Yes. Vegetable broth works well and makes this a vegetarian-friendly soup. Just check that your frozen wontons are also vegetarian if that matters for your household.
What kind of frozen wontons work best for this recipe?
Any filled frozen wontons work well here. Pork, chicken, shrimp, or vegetable varieties all taste great. I usually grab the pork ones from Costco or Trader Joe’s for the best flavor-to-price ratio.
Can I add noodles or rice to make it more filling?
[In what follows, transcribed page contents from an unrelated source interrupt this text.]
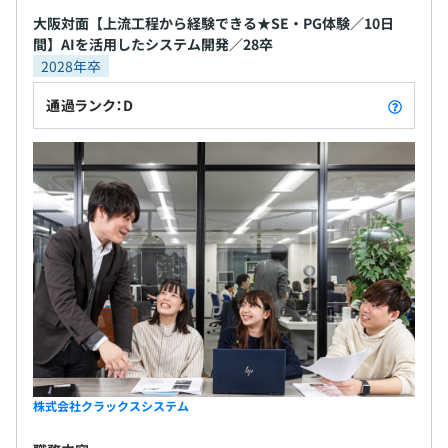
大阪対面【上流工程から経験できる★SE・PG体験／10日
大阪開発部：約130名
間】AIを活用したシステム開発／28卒
東京開発部：約30名
2028年卒
3ヶ月（労働条件の変更はなし）
通過ランク：D
株式会社クラックスシステム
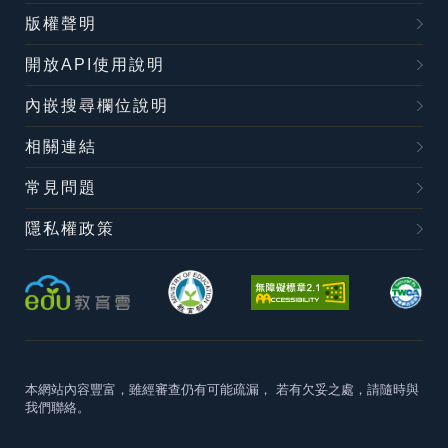
版權聲明
開放API使用說明
內嵌搜尋欄位說明
相關連結
常見問題
隱私權政策
本網站內容豐富，雖經審查仍有可能疏漏，
若有欠妥之處，請隨時與
我們聯絡。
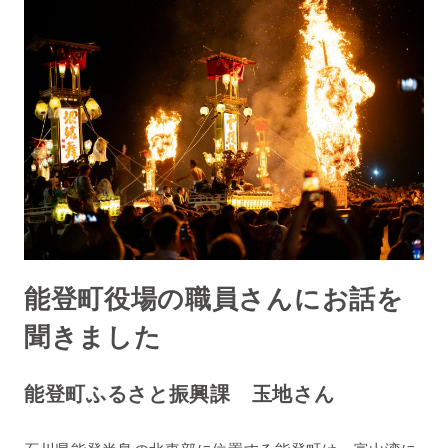
能登町役場の職員さんにお話を
聞きました
能登町ふるさと振興課 玉地さん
Absolutely. Add cooked rice noodles or a handful of thin ramen noodles directly to the pot in the last minute of cooking. It bulks up the soup nicely without changing the flavor.
Conclusion
Wonton soup with frozen wontons is the kind of weeknight dinner that earns a permanent spot in your rotation. It is fast, flexible, and packed with flavor that tastes way more involved than it really is. Keep a bag of wontons in your freezer and you are always just 15 minutes away from a warm, satisfying bowl. Your family will thank you!
Easy Wonton Soup with Frozen Wontons
Ingredients
Equipment
Method
- Add chicken broth to a medium-large pot over high heat. Add soy sauce, rice vinegar, sesame oil, sweet chili sauce, and minced ginger. Stir and bring to a full boil.
- Once boiling, add frozen wontons, frozen peas, and baby spinach. Cook over high heat for exactly 3 minutes until wontons are tender and floating. Do not overcook.
- Remove from heat immediately. Stir in fresh cilantro or sprinkle over individual bowls.
- Ladle into bowls and top each with roughly chopped cashews right before serving. Serve hot.